En esa inmensa soledad de los únicos damnificados de esta penosa situación, cabe preguntarse: ¿dónde están las organizaciones regionales que tienen como mandato la protección de sus derechos humanos? ¿Donde está Unasur?, que tiene un secretario general tan colombiano como ellos y que en su tratado constitutivo establece que “la plena vigencia de las instituciones democráticas y el respeto irrestricto de los derechos humanos son condiciones esenciales para la construcción de un futuro común de paz y prosperidad (…)”.
¿Dónde está la OEA?, cuyo secretario, coincidencialmente de visita en nuestro país, se limitó a presentar un informe en el que en un solo párrafo le habla a los deportados de la frontera y al mundo entero, para decirles que el asunto es de interés para la organización y que “el diálogo directo entre las partes es fundamental para resolver este tema”. Diálogo al que Maduro le cerró la puerta en su alocución del lunes al afirmar que la reunión de cancilleres no lo convencerá de reabrir la frontera.
¿Dónde están los Gobiernos del hemisferio?, en especial aquellos cercanos ideológicamente al presidente venezolano, que en un destello de cordura y sensatez lo inviten a respetar los derechos de los más desprotegidos. ¿Por qué no han hecho sentir su voz de protesta los políticos colombianos que posan de amigos del Gobierno venezolano y defensores de derechos, cuando transgreden la dignidad de compatriotas que resultan indefensos ante la poderosa arremetida de un mandatario arbitrario?

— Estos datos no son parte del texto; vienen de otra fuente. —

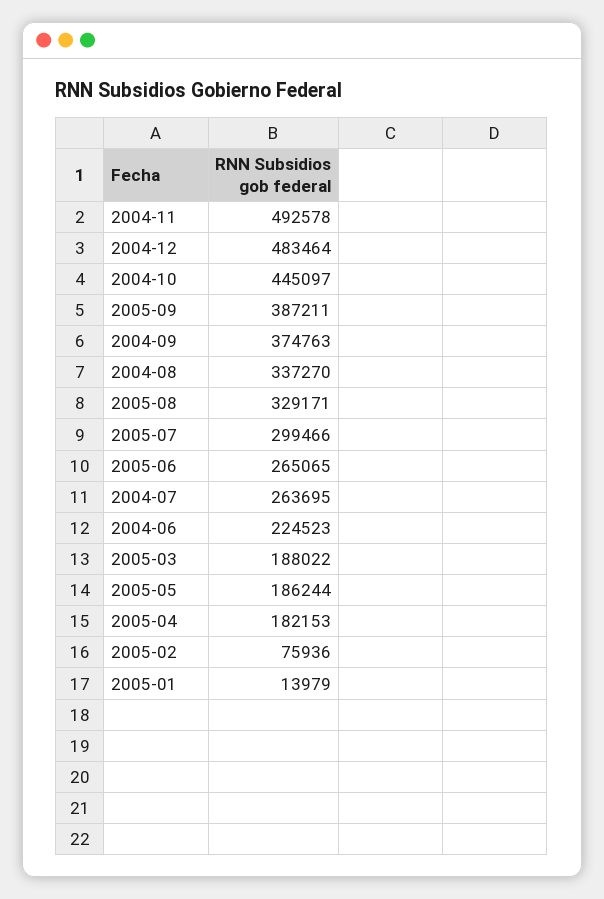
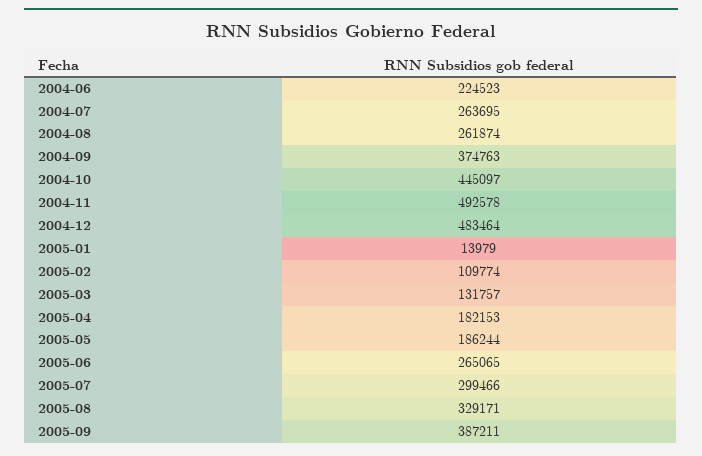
2004-08: 337270 -> 261874
2005-03: 188022 -> 131757
2005-02: 75936 -> 109774

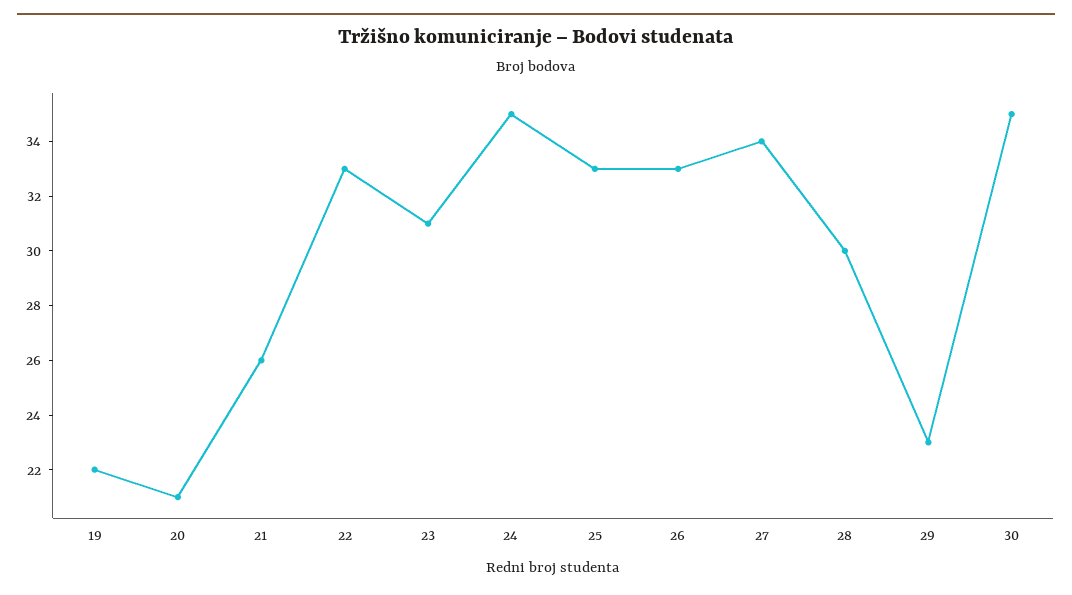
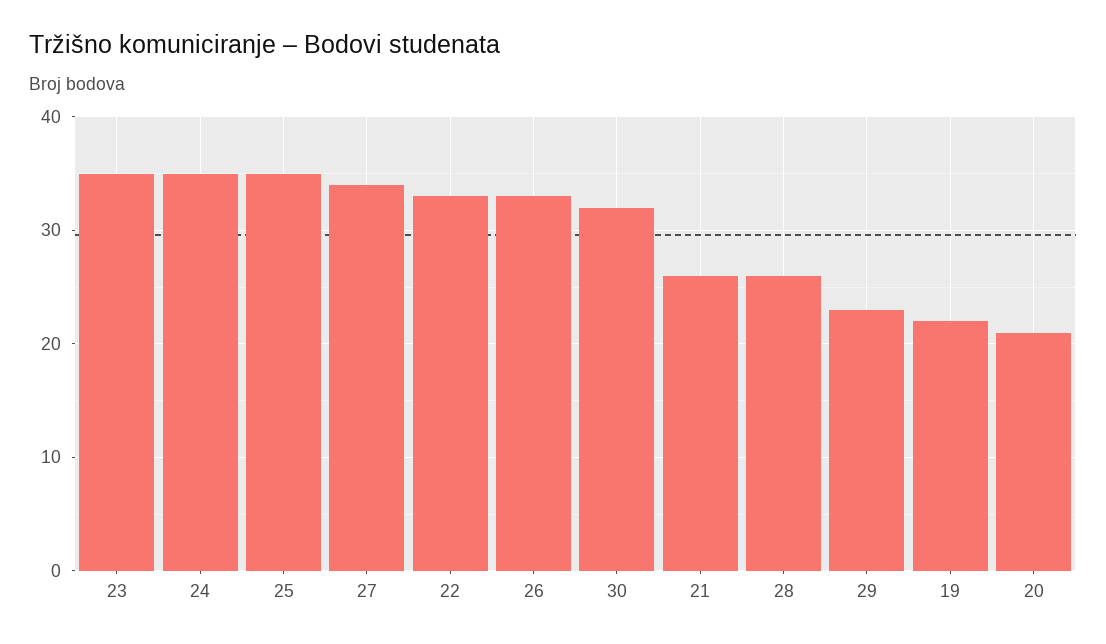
23: 31 -> 35
25: 33 -> 35
28: 30 -> 26
30: 35 -> 32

Y lo más importante: ¿donde está el Gobierno colombiano?, que se muestra inactivo convocando a reuniones de la Comisión Asesora mientras a sus nacionales, por el hecho exclusivo de serlo, les transgredieron de manera permanente sus derechos, ya que es claro que por más avances diplomáticos que se den, Nicolás Maduro no les devolverá las casas destruidas ni los bienes saqueados.
El presidente Santos le apuesta a la “firmeza con prudencia”, en circunstancias que requieren más de lo primero, pues se trata del más flagrante atentado a la dignidad de los suyos. Como reza el bien conocido principio de derecho internacional: “una agresión a un ciudadano es una agresión al Estado de su nacionalidad”.
Las medidas que adopte el Gobierno colombiano para superar la crisis humanitaria en la frontera deben ser inmediatas y eficaces. Proteger a nuestros nacionales es la prioridad, pero para ello el Estado debe dejarle claro a Venezuela que su agresión no es solo contra un puñado de colombianos, es contra todo un país, y con ello debe llevar este asunto hasta las más altas instancias internacionales, generando con ello que los ojos se posen, aún más, sobre lo que está pasando en nuestro vecino, para evitar que el aislamiento contribuya a la profundización del desconocimiento de valores democráticos que hoy sufre la hermana nación.